The mission of the Center for the Study of Intelligence, the publisher of this monograph, is to promote a broader understanding and more open discussion of the intelligence profession. This includes conducting research; writing intelligence history; reviewing historically valuable CIA records for declassification; coordinating Intelligence Community declassification review; supporting the teaching of intelligence; sponsoring conferences; and publishing the journal Studies in Intelligence as well as books, monographs, and a newsletter on intelligence issues.
This monograph by Douglas MacEachin is a unique contribution to the growing literature on intelligence analysis, and the Center is pleased to make it available. All of the sources he cites were either originally unclassified or have been declassified during the last few years.
Readers will also be interested in knowing that a much larger body of once highly sensitive intelligence analysis on the USSR has also been released to the National Archives. More than 450 National Intelligence Estimates on the USSR, the Communist bloc, and international communism have been sanitized and made available. Most were declassified in 1993 and 1994, and another 59 that assess Soviet conventional military capabilities were made available earlier this year.

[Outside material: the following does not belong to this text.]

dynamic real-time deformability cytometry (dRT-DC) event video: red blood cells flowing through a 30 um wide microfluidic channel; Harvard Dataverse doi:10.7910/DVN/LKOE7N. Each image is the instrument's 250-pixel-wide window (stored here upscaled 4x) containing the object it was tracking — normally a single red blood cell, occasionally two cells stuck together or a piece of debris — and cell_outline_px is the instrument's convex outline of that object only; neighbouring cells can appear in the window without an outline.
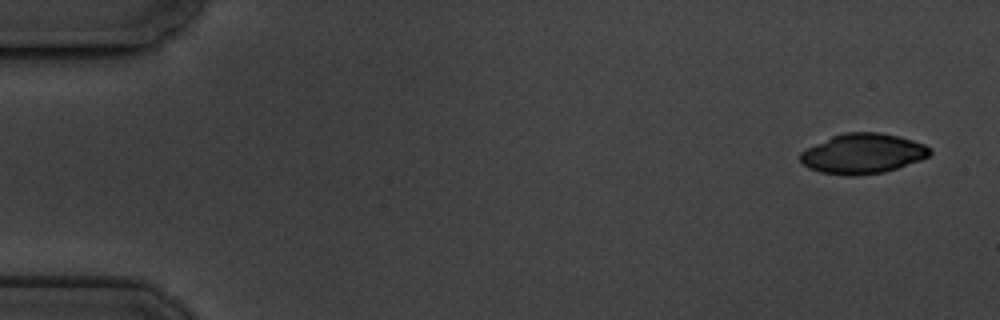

Other estimates on Soviet military, civil defense, and space exploration efforts are in declassification review.
Furthermore, the Center plans to embark on a new systematic declassification review, consistent with the provisions of Executive Order 12958. Significant analysis on the USSR that was completed by CIA's Intelligence Directorate from the Agency's inception in September 1947 through the collapse of the USSR in August 1991 will be reviewed for declassification. We cannot project how long this effort will take, but it will remain one of the Center's highest declassification review priorities.
With such a comprehensive body of records in the public domain, historians and other scholars will be able better to judge how well intelligence analysts-both in CIA and elsewhere in the Intelligence Community-performed over the years in understanding the USSR and supporting policy officials in administrations from Harry Truman to George Bush.